Task prompt: Each line with the word "user" must appear in the answer, copied from the records.

Edit tracking data:

______________________________

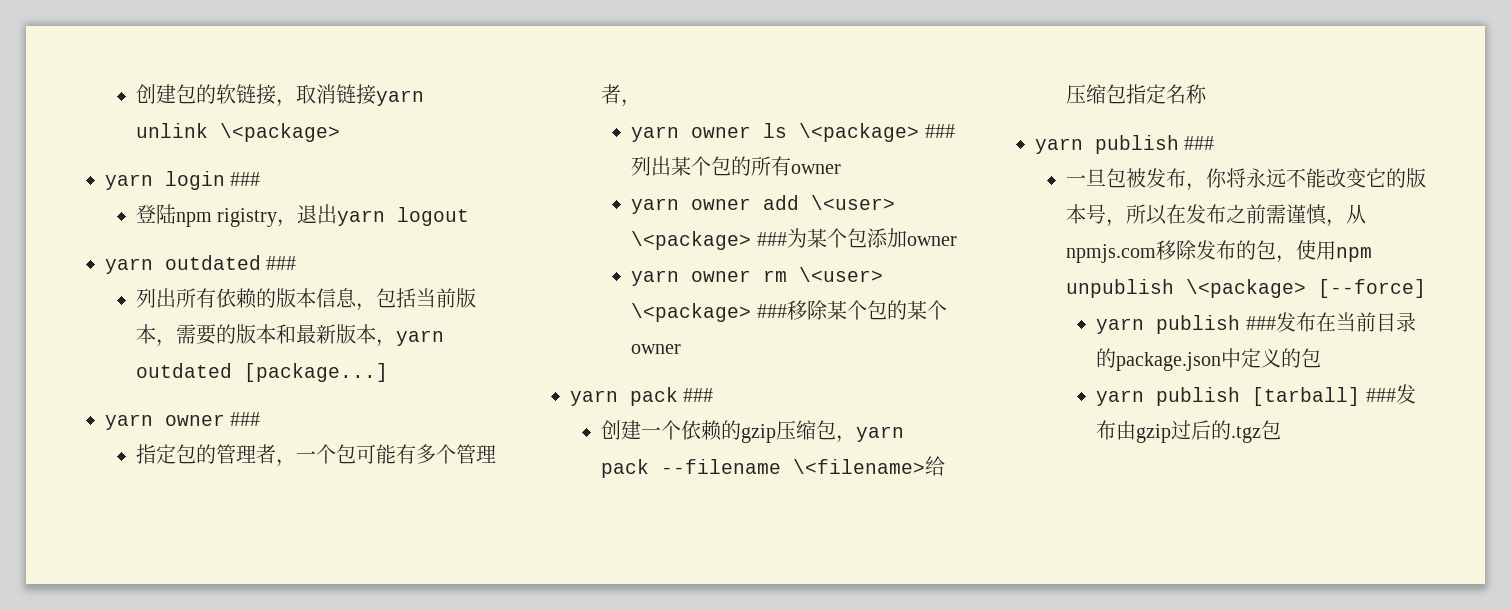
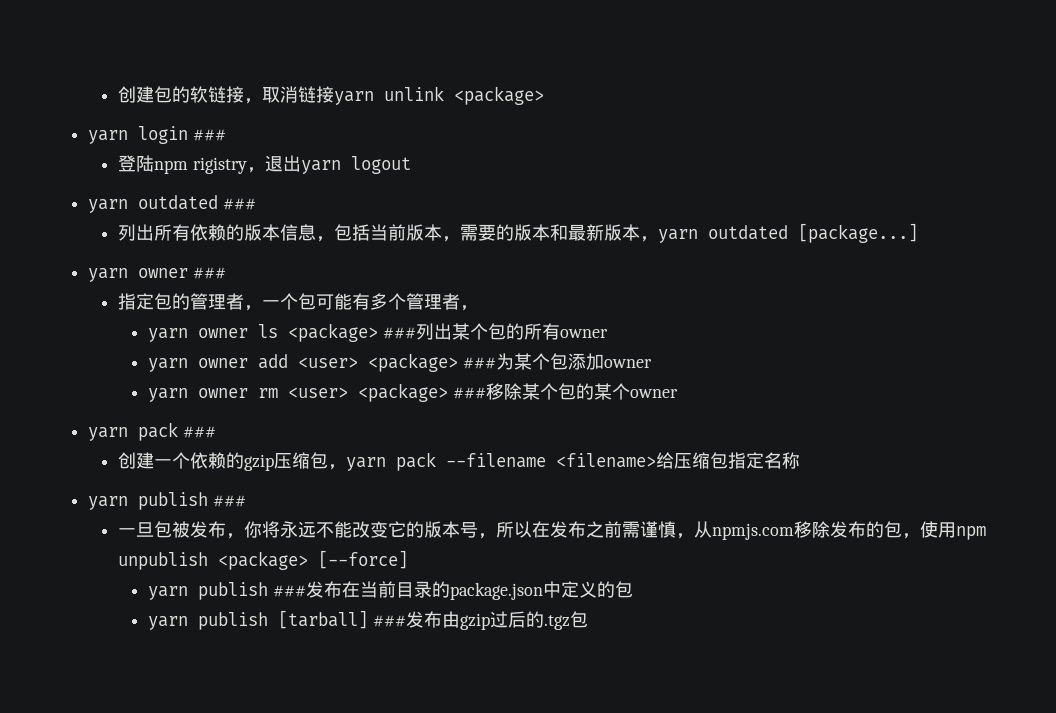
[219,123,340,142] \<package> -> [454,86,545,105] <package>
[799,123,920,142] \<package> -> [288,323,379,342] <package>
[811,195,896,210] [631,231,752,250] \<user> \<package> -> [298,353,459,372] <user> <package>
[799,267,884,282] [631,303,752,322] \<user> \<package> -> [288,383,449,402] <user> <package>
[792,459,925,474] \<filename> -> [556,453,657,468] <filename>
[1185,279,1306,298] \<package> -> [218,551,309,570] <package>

______________________________

Task solution:
[811,195,896,210] [631,231,752,250] \<user> \<package> -> [298,353,459,372] <user> <package>
[799,267,884,282] [631,303,752,322] \<user> \<package> -> [288,383,449,402] <user> <package>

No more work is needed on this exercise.